LOS ARRIEROS, SOMOS...
UNO
Al muchacho lo encontraron colgando de una higuera a orillas del camino rumbo a San Bernabé. Tenía un letrero mal escrito en el que se le acusaba de haberse robado una pistola que pertenecía a uno de los hermanos apodados Los Güeros. Según las voces del mercado, habían visto al joven arriero comprando panela en la tienda de abarrotes perteneciente a los cinco hermanos hijos de españoles que habían encontrado refugio en el país, huyendo de la guerra civil en España. La nota también decía que eso le pasaría a quienes intentaran meterse con los patrones.
DOS
Cada jueves, pasadita la media noche, ya en viernes, pasaban los arreadores. Sin hablar. Sólo se escuchaba el trotar de la recua. Uno que otro chingadazo. Eran gentes de lejos que, según mi abuela, no hablaban castellano. Decía que eran yopes. Seguían sus recuas de burros cargados con leña, con costales de carbón, con canastas llenas de ve tú a saber qué. Se enfilaban al mercado de Ocotlán. Sábado, por ahí de la misma hora volvían en sentido contrario. Yo los escuchaba desde mi camastro.
Los había visto sólo una vez. De venida y de día. Fue un lunes por la mañana. Venían a trote. Atravesaban la calle principal del pueblo. Arreaban a sus bestias como encorajinados. Los apuraban a varazos. Los animales se encogían al recibir los golpes. Era extraño que regresaran en lunes y a esas horas del día. Me acuerdo que iba a hacer un mandado, y cuando los vi que se acercaban, me detuve para darles paso. Quería verlos de cerca. Como era costumbre en esos tiempos, los saludé.
Caminaban agachados. Se cubrían la mitad de la cara con pañoletas de colores. Era para evitar inhalar el polvo, pienso ahora. Sin embargo, antes yo imaginaba que era para verse intimidantes. Como los ladrones de las películas en blanco y negro que proyectaban los sábados por la noche en el solar vacante de don Nicolás. Todos traían sombreros anchos de los llamados panzas de burro. Una pluma de pavorreal los adornaba dándole a esos sombreros surcados por el polvo y el sudor un toque especial. Estaban sucios. Vestían pantalones de manta, y camisas del mismo material, coloridas en su tiempo. Raídas por los andares. Solamente uno de los seis me miró de reojo y me dijo algo que no entendí. Las canastas colgando de los aparejos de los burros bailaban, estaban vacías.

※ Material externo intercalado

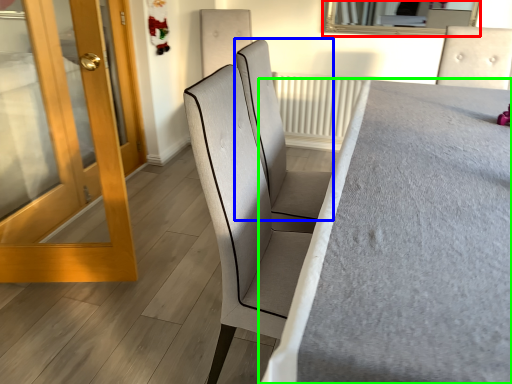
Question: Which is farther away from mirror (highlighted by a red box)? chair (highlighted by a blue box) or furniture (highlighted by a green box)?

Choices:
 (A) chair
 (B) furniture

Answer: (A)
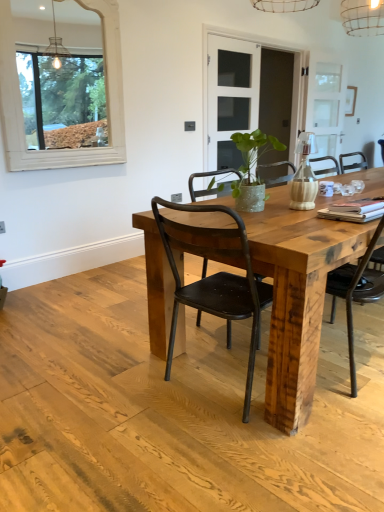
The width and height of the screenshot is (384, 512). I want to click on free space in front of green textured vase at center, so click(260, 223).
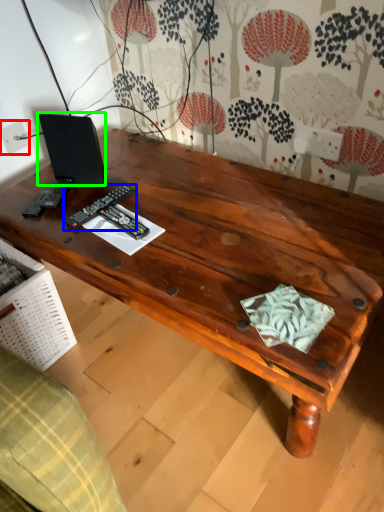
Question: Estimate the real-world distances between objects in this image. Which object is closer to electric outlet (highlighted by a red box), control (highlighted by a blue box) or speaker (highlighted by a green box)?

Choices:
 (A) control
 (B) speaker

Answer: (B)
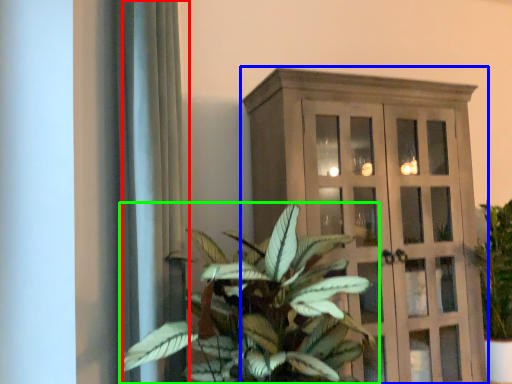
Question: Which is farther away from curtain (highlighted by a red box)? cupboard (highlighted by a blue box) or houseplant (highlighted by a green box)?

Choices:
 (A) cupboard
 (B) houseplant

Answer: (A)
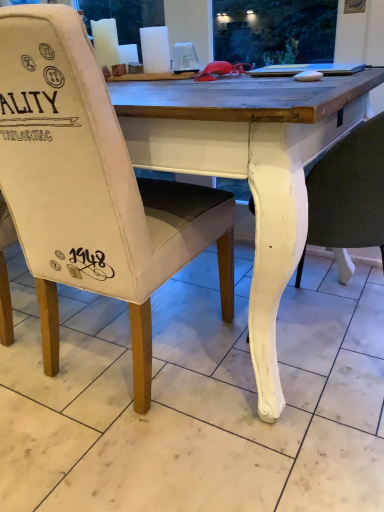
The height and width of the screenshot is (512, 384). Find the location of `blank area beneath white painted wood chair at lower right, placed as the second chair when sorted from left to right (from a real-world perspective)`. blank area beneath white painted wood chair at lower right, placed as the second chair when sorted from left to right (from a real-world perspective) is located at coordinates (326, 329).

Ese día regresaban con retraso y según se supo después, habían tenido un altercado con el viejo don Isidro. El español que acaparaba todo lo que le fuera útil para revender después a mercaderes mayoristas. Según las voces del mercado, y contado por mi abuelo, don Isidro les había estado comprando su carbón, su higuerilla, sus manzanas, mezcal, tejocotes, cañas de azúcar, el copal y lo que trajeran. Por mucho tiempo usó una báscula modificada. Les pagaba menos por más peso. ¡Qué hijo de puta!, dijo mi abuelo.
Según las voces, uno de los arrieros, que era el líder del grupo, dicen, encaró a don Isidro haciendo uso de su escaso castellano. El viejo tracalero se rio de él. Se mofó de cómo hablaba. Pendejeó al arriero y le dijo que si no le gustaba que se fuera a chingar a su madre. Amador se llamaba el arriero que lo desafío. Desenfundó su vinsa, que no era más que una verga de toro, seca y trenzada. Sin discutir tanto, le dio una verguiza al viejo haciéndolo pedir clemencia en frente de otros vendedores.
Amador fue llevado a la cárcel. Ahí estuvo todo un día mientras los otros arrieros juntaron el dinero malbaratando sus productos para pagar la multa. También se comprometieron a no acercarse para hacer negocios con don Isidro. Tendrían que buscar otro comprador. Otros arrieros se quejaron de posibles robos y de mal tratos por parte del viejo español. Refunfuñando don Isidro también se comprometió a ser justo. Aunque no era de fiar. Miró con desprecio a la bola de indios mugrosos como él les llamaba.
TRES
Amador había firmado su sentencia de muerte. Mi abuelo era amigo de don Isidro, y sabía de lo que el viejo era capaz. Más cuando estaba embravecido.